Am 20. Juli 2026 besuchte unsere Klasse 8a das Englerbeck-Huus-Museum in Gundelfingen. Dort haben wir von Mitarbeitern des Heimatgeschichts-Vereins viel über die Geschichte der Nachrichtenübermittlung gelernt. Der Besuch war interessant, weil wir viele alte Kommunikationsgeräte und ihre Entwicklung kennenlernen konnten.
Als wir ankamen, wurden wir zuerst in zwei Gruppen aufgeteilt. Unsere Gruppe ging zuerst in den Keller, wo uns ein freundlicher Herr des Heimatgeschichtsvereins begrüßte. Dort sahen wir einen kurzen Film über die frühere und die heutige Postzustellung.
Als nächstes ging unsere Gruppe in den 1. Stock des Museums, wo uns ein anderer Herr viele Ausstellungsstücke nahebrachte. Besonders spannend war der Morsecode. Dabei werden Nachrichten mit kurzen und langen Signalen übertragen. Außerdem lernten wir etwas über das Telefon. Z.B. musste man sich früher über eine Vermittlungsstelle verbinden lassen, bevor man mit jemandem telefonieren konnte.

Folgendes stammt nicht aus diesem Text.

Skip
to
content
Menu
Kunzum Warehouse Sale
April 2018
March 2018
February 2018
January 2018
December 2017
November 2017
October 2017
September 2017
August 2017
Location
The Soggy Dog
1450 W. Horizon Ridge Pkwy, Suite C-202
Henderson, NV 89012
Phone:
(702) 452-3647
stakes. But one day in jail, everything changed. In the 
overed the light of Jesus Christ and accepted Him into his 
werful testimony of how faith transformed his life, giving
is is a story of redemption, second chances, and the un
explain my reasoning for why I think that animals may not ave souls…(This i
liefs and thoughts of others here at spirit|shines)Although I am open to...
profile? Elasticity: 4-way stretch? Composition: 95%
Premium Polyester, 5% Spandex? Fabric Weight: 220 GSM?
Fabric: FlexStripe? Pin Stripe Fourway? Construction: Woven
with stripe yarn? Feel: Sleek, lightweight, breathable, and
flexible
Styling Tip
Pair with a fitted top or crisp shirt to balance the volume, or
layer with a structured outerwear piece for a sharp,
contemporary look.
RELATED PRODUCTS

Auch das Radio wurde erklärt. Wir erfuhren, dass Radios früher mit großen Sendemasten arbeiteten und dass die Menschen durch dieses Medium zum ersten Mal Musik und Nachrichten live hören konnten, ohne vor Ort zu sein. Danach sahen wir alte Schreibmaschinen und verschiedene Druckmaschinen, mit denen früher Texte wie z.B. Zeitungsartikel gedruckt wurden.
Ein weiterer Teil der Ausstellung handelte vom Fernsehen und von den Computern. Dort konnten wir alte Fernsehgeräte sehen und erfuhren, wie sich das Fernsehen im Laufe der Zeit entwickelt hat. Besonders interessant war, dass Computer früher sehr teuer - die ersten Personalcomputer kosteten ca. 30.000 DM - waren und hauptsächlich zum Arbeiten genutzt wurden. Heute kann man damit natürlich auch spielen, Videos schauen und vieles mehr.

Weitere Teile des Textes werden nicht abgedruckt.